### Source material
· · · ·

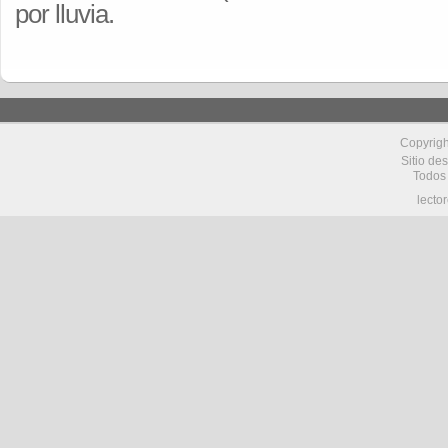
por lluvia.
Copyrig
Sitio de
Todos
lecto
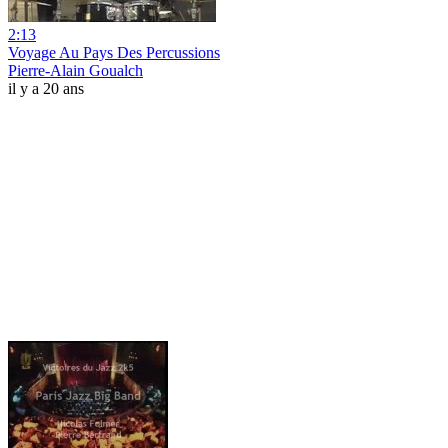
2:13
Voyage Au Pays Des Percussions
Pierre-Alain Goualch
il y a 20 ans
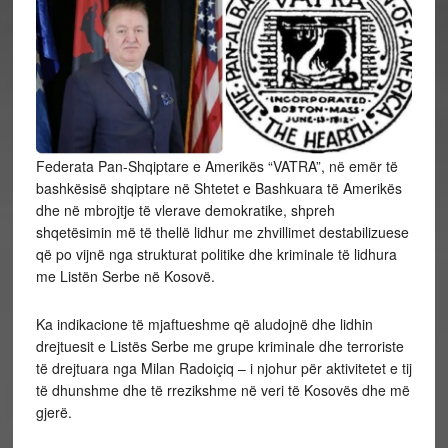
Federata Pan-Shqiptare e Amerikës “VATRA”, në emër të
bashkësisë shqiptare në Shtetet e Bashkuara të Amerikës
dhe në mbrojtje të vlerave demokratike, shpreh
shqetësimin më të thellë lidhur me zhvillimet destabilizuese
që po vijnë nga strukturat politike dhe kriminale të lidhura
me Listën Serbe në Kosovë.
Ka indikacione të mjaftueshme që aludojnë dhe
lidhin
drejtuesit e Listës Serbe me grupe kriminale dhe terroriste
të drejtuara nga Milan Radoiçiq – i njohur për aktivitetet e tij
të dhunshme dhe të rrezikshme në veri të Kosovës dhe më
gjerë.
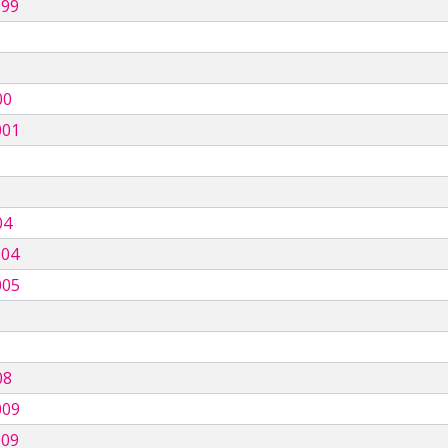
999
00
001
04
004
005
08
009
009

· · · ·

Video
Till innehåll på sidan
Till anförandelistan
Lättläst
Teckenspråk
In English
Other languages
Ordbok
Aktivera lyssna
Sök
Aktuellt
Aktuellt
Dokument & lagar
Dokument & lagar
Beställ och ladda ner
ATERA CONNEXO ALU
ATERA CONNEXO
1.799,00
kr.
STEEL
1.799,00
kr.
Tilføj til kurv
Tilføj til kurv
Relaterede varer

· · · ·

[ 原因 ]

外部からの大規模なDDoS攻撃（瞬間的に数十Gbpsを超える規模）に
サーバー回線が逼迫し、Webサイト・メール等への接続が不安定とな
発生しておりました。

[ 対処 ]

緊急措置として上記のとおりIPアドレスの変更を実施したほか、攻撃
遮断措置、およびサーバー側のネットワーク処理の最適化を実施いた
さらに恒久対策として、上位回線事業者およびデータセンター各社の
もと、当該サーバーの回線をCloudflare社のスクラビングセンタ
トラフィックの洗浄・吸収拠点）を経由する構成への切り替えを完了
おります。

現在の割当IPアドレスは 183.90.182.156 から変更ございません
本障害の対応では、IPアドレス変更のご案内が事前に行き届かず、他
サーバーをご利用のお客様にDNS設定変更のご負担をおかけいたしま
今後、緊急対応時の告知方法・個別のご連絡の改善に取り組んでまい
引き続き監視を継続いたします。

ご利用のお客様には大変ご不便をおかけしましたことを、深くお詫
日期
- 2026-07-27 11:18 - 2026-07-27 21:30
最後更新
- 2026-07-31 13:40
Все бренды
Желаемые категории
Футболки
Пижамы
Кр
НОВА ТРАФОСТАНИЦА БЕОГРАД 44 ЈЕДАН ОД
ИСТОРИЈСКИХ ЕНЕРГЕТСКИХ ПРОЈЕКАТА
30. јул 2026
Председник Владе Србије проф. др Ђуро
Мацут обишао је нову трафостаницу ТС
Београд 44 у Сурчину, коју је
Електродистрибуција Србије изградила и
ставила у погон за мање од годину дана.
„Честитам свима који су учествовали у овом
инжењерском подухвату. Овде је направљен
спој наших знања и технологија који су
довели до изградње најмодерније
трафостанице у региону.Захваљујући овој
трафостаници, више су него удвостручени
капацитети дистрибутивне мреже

· · · ·

### Exercise brief
Render the stretch from the line that contains "ご利用のお客様には大変ご不便をおかけしましたことを、深くお詫" through the line that contains "капацитети дистрибутивне мреже", both included, as a Markdown table with the columns Nr and Line. Number each line in order and leave out any blank lines.

### Solution
| Nr | Line |
|---|---|
| 1 | ご利用のお客様には大変ご不便をおかけしましたことを、深くお詫 |
| 2 | 日期 |
| 3 | - 2026-07-27 11:18 - 2026-07-27 21:30 |
| 4 | 最後更新 |
| 5 | - 2026-07-31 13:40 |
| 6 | Все бренды |
| 7 | Желаемые категории |
| 8 | Футболки |
| 9 | Пижамы |
| 10 | Кр |
| 11 | НОВА ТРАФОСТАНИЦА БЕОГРАД 44 ЈЕДАН ОД |
| 12 | ИСТОРИЈСКИХ ЕНЕРГЕТСКИХ ПРОЈЕКАТА |
| 13 | 30. јул 2026 |
| 14 | Председник Владе Србије проф. др Ђуро |
| 15 | Мацут обишао је нову трафостаницу ТС |
| 16 | Београд 44 у Сурчину, коју је |
| 17 | Електродистрибуција Србије изградила и |
| 18 | ставила у погон за мање од годину дана. |
| 19 | „Честитам свима који су учествовали у овом |
| 20 | инжењерском подухвату. Овде је направљен |
| 21 | спој наших знања и технологија који су |
| 22 | довели до изградње најмодерније |
| 23 | трафостанице у региону.Захваљујући овој |
| 24 | трафостаници, више су него удвостручени |
| 25 | капацитети дистрибутивне мреже |